-- Tasks to carry out --
1 - List the core elements of a negligence lawsuit that the text on slip and fall defenses says a claimant must show.
2 - Sum up the text on slip and fall defenses in two sentences.
3 - In the text on slip and fall defenses, reproduce word for word the passage between "An element of" and "the dangerous condition.", inclusive.

-- Text under study --
....................

Common Defenses To Slip And Fall Accident Claims

Slip and fall claims are classified as negligence lawsuits under tort law. To successfully claim a slip and fall accident claim, a claimant must be able to show the general core elements of a negligence lawsuit: duty, breach, causation, and damages or harm. Thus, to successfully defend a slip and fall accident claim, a defendant must be able to attack one of the elements listed above. Some of the most common defenses to slip and fall accident claims are as follows.

Open and Obvious Danger

An element of a successful slip and fall case is whether the property owner has a duty to the person that is hurt on the premise and whether that duty was breached. Typically, a property owner must either fix the hazard or at the very least warn their licensees and invitees of the dangers in the premise.

However, a property owner may not be held responsible for the damages and harm that occurs to their property if such danger is open and obvious to everybody on the premise. But this defense may be limited if knowing about the hazard is not enough for a reasonable person to protect themselves from the dangerous condition.

Lack of Notice

Another element to a slip and fall accident claim is notice. Specifically, a claimant must show that a property owner must know or should have known of the dangerous condition on their premises to owe a duty to the injured person. An effective defense to this element is that the property owner does not know or have reasonable notice of such danger on their premise.

....................

(Skeletal landmark data)
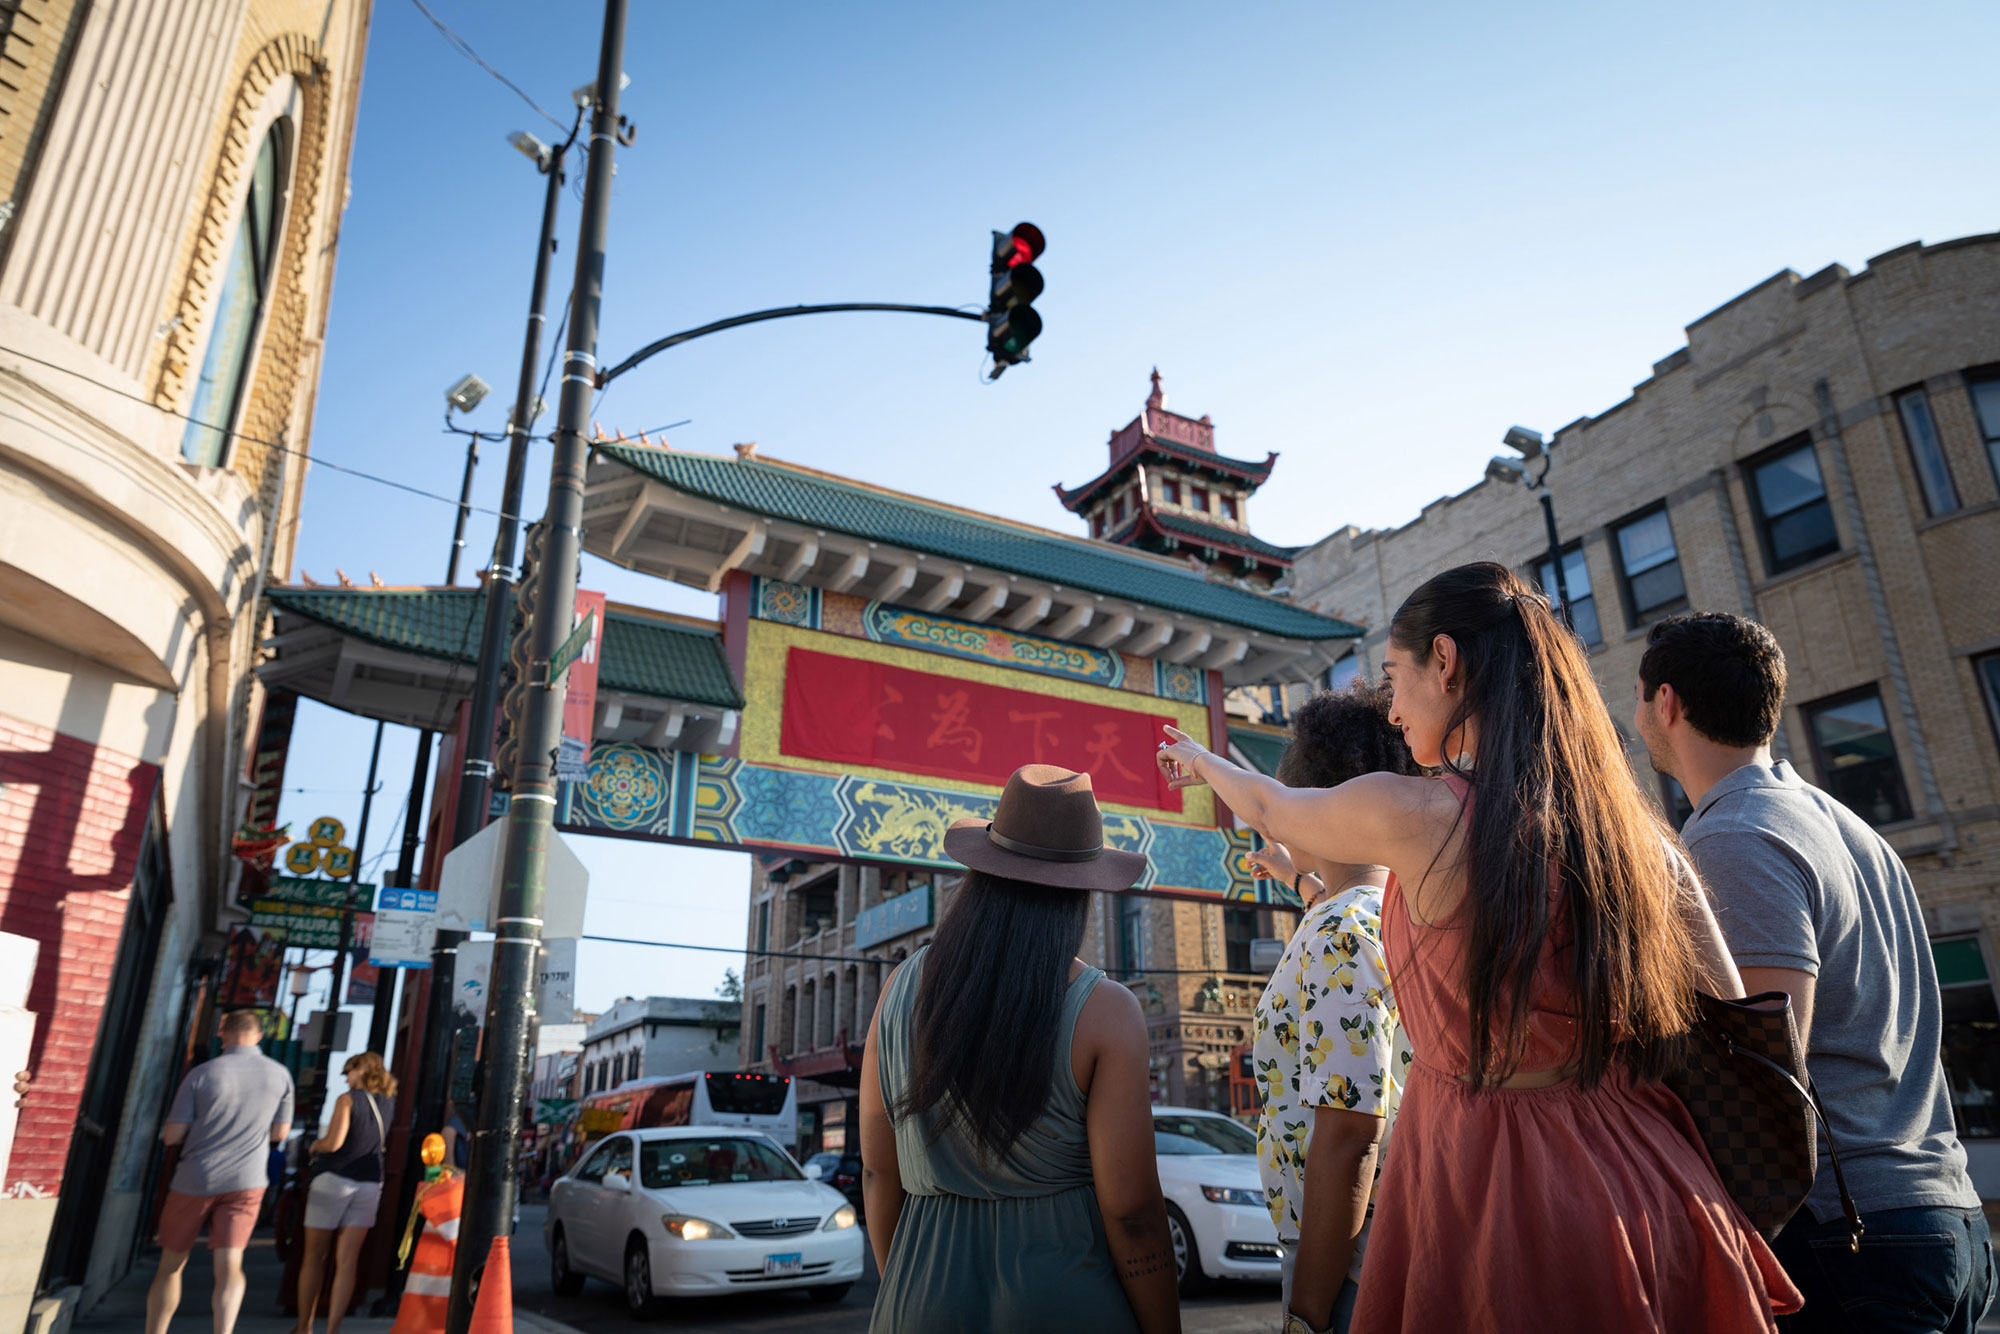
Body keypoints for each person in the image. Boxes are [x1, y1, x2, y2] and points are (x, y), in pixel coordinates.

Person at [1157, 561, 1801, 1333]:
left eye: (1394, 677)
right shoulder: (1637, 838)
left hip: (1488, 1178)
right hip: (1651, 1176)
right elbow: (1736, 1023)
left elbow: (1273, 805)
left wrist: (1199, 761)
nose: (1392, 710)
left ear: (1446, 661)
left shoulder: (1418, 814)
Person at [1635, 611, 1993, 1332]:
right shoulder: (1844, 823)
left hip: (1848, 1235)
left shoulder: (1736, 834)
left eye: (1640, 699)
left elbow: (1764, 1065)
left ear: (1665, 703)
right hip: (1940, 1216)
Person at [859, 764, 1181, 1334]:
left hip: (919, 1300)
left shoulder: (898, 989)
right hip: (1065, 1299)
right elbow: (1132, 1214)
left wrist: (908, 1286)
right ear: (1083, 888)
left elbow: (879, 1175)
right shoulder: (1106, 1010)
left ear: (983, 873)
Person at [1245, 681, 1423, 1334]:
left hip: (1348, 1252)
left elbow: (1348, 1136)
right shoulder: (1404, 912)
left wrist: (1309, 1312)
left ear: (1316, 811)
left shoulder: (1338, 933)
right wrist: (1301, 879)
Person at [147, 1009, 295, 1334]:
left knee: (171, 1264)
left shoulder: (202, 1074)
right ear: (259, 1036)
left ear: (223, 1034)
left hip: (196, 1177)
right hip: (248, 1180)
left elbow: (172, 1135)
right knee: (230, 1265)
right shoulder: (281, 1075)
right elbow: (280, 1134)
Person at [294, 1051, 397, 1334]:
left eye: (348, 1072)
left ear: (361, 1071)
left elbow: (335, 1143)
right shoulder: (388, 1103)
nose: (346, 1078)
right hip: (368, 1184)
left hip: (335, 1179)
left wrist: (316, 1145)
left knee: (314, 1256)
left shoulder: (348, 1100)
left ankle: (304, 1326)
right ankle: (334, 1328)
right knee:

....................

-- Completed exercise --
1 -
- Duty
- Breach
- Causation
- Damages or harm

2 - Slip and fall claims are negligence lawsuits, so a defendant can defeat one by attacking one of its core elements: duty, breach, causation, or damages. Two common defenses are that the danger was open and obvious to everyone on the premises, though this can be limited if knowing about the hazard isn't enough to stay safe, and that the property owner did not know or have reasonable notice of the danger.

3 -
An element of a successful slip and fall case is whether the property owner has a duty to the person that is hurt on the premise and whether that duty was breached. Typically, a property owner must either fix the hazard or at the very least warn their licensees and invitees of the dangers in the premise.

However, a property owner may not be held responsible for the damages and harm that occurs to their property if such danger is open and obvious to everybody on the premise. But this defense may be limited if knowing about the hazard is not enough for a reasonable person to protect themselves from the dangerous condition.